PENSIONI: CHI PRENDE 20 MILA EURO NETTI L’ ANNO VEDRA’ SFUMARE UN AUMENTO DI 500 EURO SE SALTA L’AGGANCIO ALL’INFLAZIONE
LE SIMULAZIONI DELLA CGIA: CON IL BLOCCO DELL’INDICIZZAZIONE UN RISPARMIO DI 4,4 MILIARDI… PER ESSERE FINANZIARIAMENTE APPREZZABILE LA MANOVRA DOVREBBE PESARE SUI CETI MEDIO-BASSI SALVANDO SOLO LE PENSIONI AL MINIMO
Le pensioni per fare cassa.
Il blocco della rivalutazione degli assegni all`inflazione serve solo a questo.
È almeno da11992, quando il governo Amato abolì l`aggancio delle pensioni agli aumenti contrattuali insieme alla cancellazione della scala mobile per i lavoratori attivi, che si interviene per temperare l`indicizzazione dei trattamenti pensionistici.
Un passo dopo l`altro, quasi tutti gli anni, con slittamenti, congelamenti, azzeramenti dell`adeguamento, indipendentemente dal colore del governo.
L`effetto c`è stato se, proprio in questi anni, le pensioni hanno progressivamente perso potere d`acquisto.

* Estratto dei dati:
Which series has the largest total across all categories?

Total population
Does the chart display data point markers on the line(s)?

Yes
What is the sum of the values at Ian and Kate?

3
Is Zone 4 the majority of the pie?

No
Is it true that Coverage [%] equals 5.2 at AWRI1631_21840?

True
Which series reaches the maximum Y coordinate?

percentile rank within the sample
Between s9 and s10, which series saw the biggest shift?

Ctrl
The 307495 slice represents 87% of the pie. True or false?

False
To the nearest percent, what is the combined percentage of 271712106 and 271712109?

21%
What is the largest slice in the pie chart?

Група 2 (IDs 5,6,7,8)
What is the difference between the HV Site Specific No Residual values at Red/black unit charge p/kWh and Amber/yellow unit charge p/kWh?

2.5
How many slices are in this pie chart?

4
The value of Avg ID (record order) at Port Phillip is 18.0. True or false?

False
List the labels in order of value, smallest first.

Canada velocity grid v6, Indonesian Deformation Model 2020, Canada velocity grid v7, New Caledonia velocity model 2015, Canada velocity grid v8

* Consegna dell'esercizio: Secondo le simulazioni della CGIA riportate nell'articolo sulle pensioni, quale risparmio deriverebbe dal blocco dell'indicizzazione?

* Soluzione: Un risparmio di 4,4 miliardi.